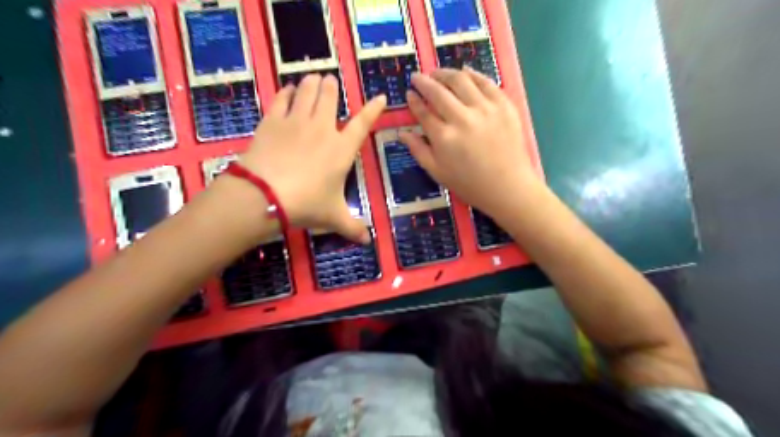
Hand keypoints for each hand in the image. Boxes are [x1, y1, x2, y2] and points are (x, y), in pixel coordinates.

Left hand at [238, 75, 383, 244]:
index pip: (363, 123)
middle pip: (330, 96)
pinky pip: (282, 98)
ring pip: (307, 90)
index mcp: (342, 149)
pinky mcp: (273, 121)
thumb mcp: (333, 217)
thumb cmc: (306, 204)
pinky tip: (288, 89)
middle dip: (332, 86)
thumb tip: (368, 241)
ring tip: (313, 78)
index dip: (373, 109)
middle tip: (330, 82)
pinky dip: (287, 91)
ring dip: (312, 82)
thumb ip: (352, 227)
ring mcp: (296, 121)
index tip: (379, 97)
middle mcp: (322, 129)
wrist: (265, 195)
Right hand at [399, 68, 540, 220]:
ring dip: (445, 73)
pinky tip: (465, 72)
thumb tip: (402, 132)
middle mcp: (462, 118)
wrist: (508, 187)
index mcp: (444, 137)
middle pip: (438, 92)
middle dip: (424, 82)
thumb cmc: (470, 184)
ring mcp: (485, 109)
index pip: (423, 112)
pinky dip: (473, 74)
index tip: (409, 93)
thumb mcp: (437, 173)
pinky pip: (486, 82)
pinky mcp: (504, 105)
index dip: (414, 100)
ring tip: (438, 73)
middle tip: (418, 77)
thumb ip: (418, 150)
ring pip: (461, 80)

Prompt:
Scan the material above for the string "thumb". Return each line where it occurs.

Written solution:
thumb mcp: (333, 217)
thumb cmc: (306, 204)
thumb tip: (368, 241)
thumb ip: (352, 227)
thumb tip: (402, 132)
thumb cmc: (470, 184)
thumb mcp: (437, 173)
thumb ip: (418, 150)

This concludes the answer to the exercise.